In Google’s direct performance comparisons they did not include their TPU v6 (Trillium). Google confirms that Ironwood delivers double the energy efficiency performance of the v6 model. Ironwood succeeds the TPU v5p according to Google while Trillium follows the TPU v5e. Trillium achieved its highest performance level at about 918 TFLOPS when operating at FP8 precision.

Inside Ironwood: A Performance Powerhouse

Ironwood exceeds performance metrics by delivering significantly greater processing capabilities over previous Google TPUs. The deployment plan requires building large liquid-cooled clusters, which will consist of as many as 9,216 separate Ironwood chips. The new Inter-Chip Interconnect (ICI) enables seamless communication between these massive computational resources to achieve high-speed data transfer throughout the whole system.

This powerful processing capability will serve both Google’s internal AI research and development teams as well as external developers who use Google Cloud services. Ironwood will be offered in two configurations: Ironwood will be available in two configurations including a 256-chip server that handles moderate AI loads alongside a full-scale 9,216-chip cluster designed for processing extremely demanding AI tasks.

A fully operational Ironwood pod delivers an impressive computational output of 42.5 Exaflops for inference tasks. Google states that each Ironwood chip delivers 4,614 TFLOPs peak throughput, which represents a major advancement over earlier TPU generations. Each Ironwood chip now contains 192GB of memory, which represents six times more capacity than found in the Trillium TPU. The memory bandwidth has expanded by 4.5 times to achieve 7.2 Tbps.

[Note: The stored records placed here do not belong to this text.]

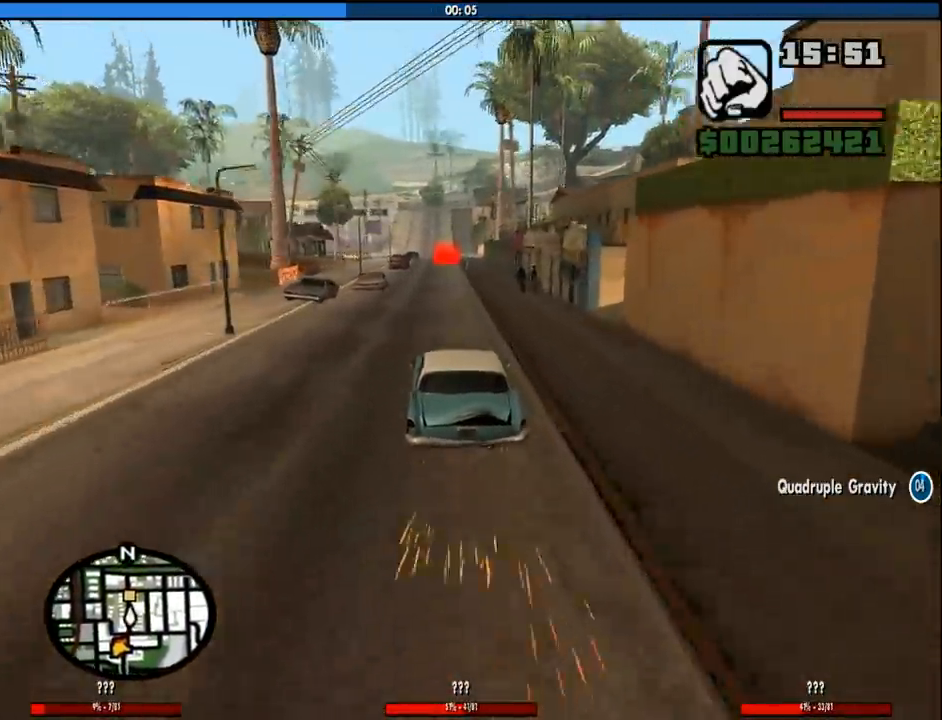
{"keys": ["w"], "mouse": [], "events": []}
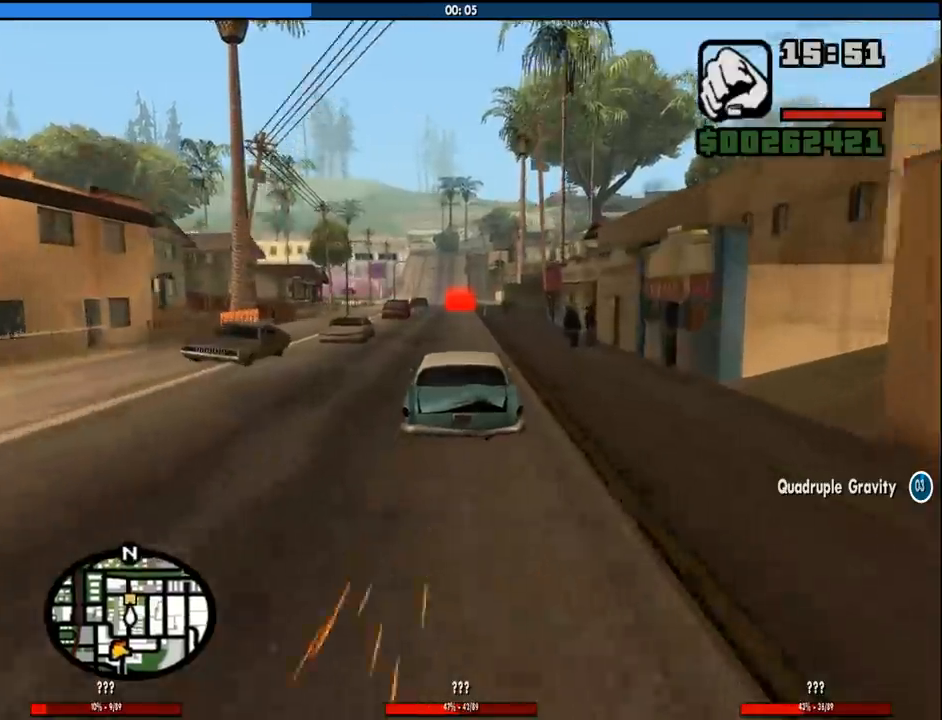
{"keys": ["w"], "mouse": [], "events": []}
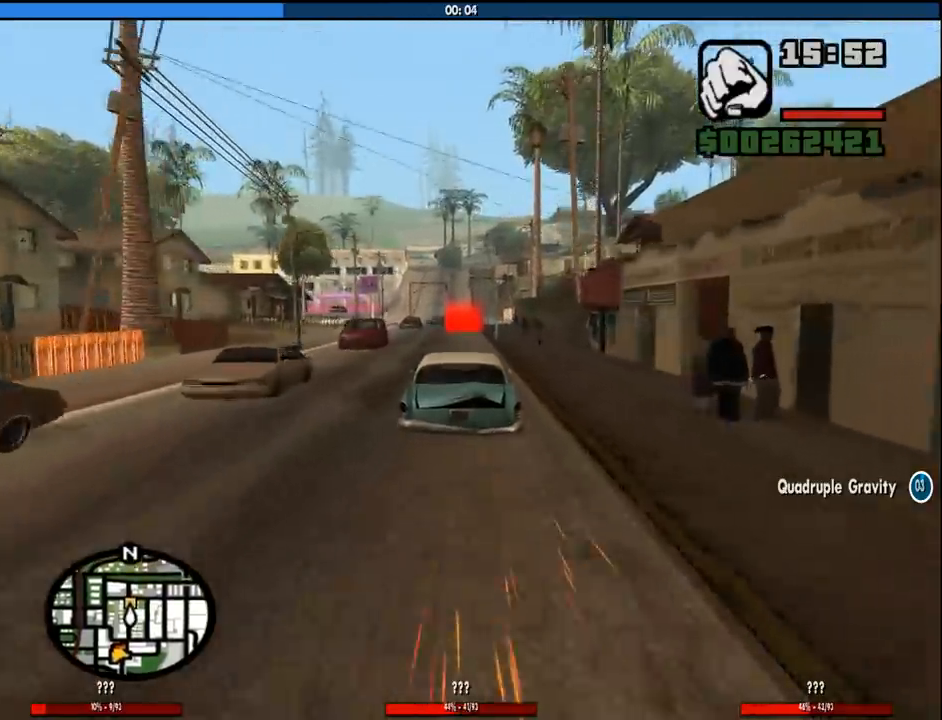
{"keys": ["w"], "mouse": [], "events": []}
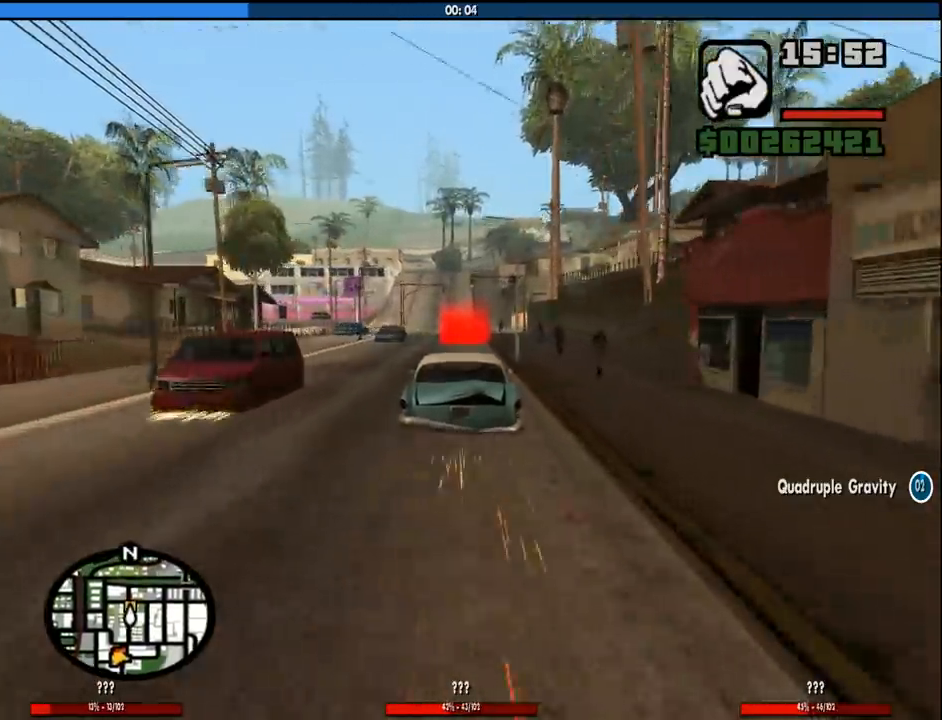
{"keys": ["w"], "mouse": [], "events": [[333, "d", "down"], [433, "d", "up"]]}
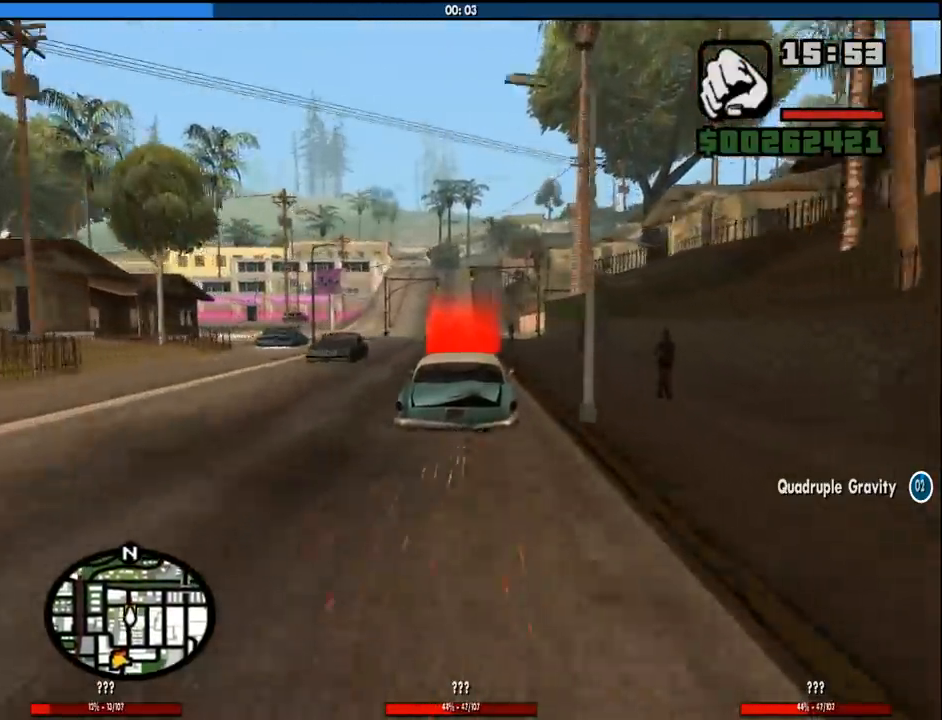
{"keys": ["w"], "mouse": [], "events": [[300, "a", "down"], [450, "a", "up"]]}
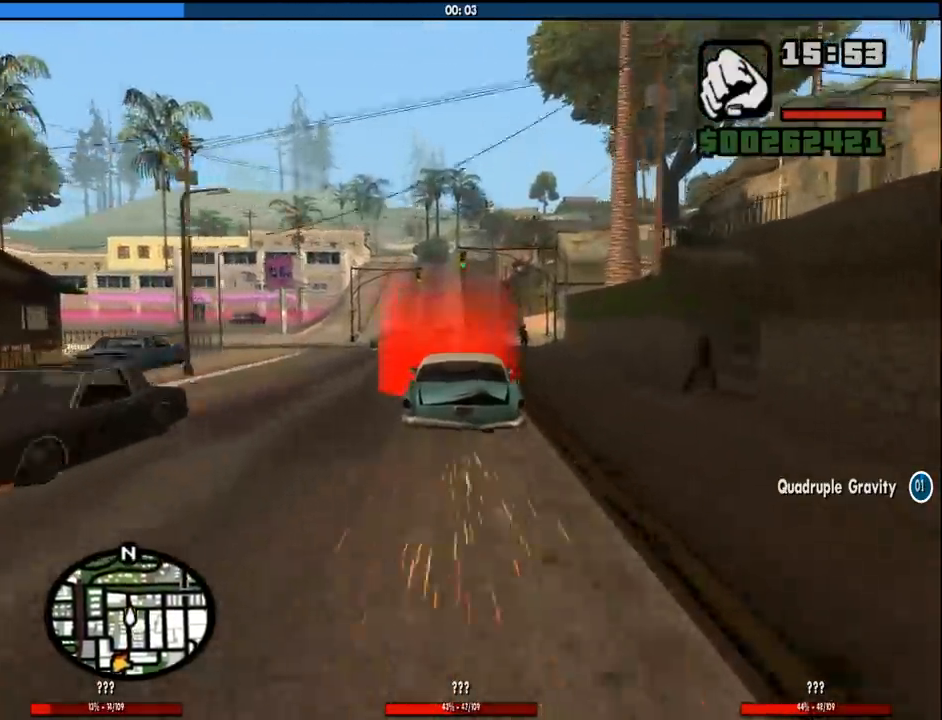
{"keys": ["w"], "mouse": [], "events": [[183, "space", "down"], [233, "a", "down"], [233, "w", "up"], [267, "a", "up"], [267, "d", "down"], [267, "space", "up"], [417, "a", "down"], [417, "space", "down"], [417, "w", "down"], [467, "d", "up"], [500, "a", "up"], [500, "space", "up"]]}
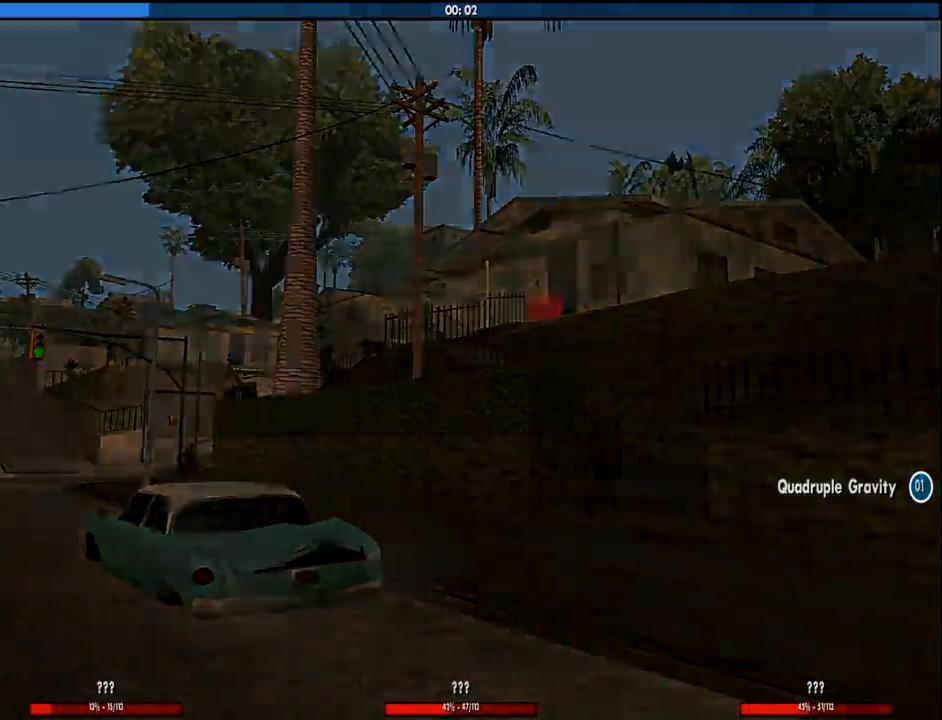
{"keys": ["space", "w"], "mouse": [], "events": [[50, "d", "down"], [50, "w", "up"], [100, "space", "down"], [150, "a", "down"], [150, "w", "down"], [200, "d", "up"], [200, "space", "up"], [233, "a", "up"], [233, "space", "down"], [383, "space", "up"], [433, "space", "down"]]}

Google has just unveiled its latest innovation in custom silicon: The latest version of Google’s Tensor Processing Unit architecture has reached its seventh generation through Ironwood. The new chip design targets the complex demands of Google’s powerful Gemini models by enabling what the company describes as “thinking,” which involves simulated reasoning abilities.

The company maintains that its sophisticated AI models operate optimally because of their specialized underlying infrastructure. Ironwood plays a crucial role in this strategic approach by delivering major improvements in inference speed while enabling the processing of larger amounts of contextual data for these advanced models. Google presents Ironwood as its most scalable and powerful TPU yet, which will enable future AI systems to autonomously collect data and produce outputs that support users in real-time – the fundamental principle behind Google’s “agentic AI” approach known as the “age of inference.”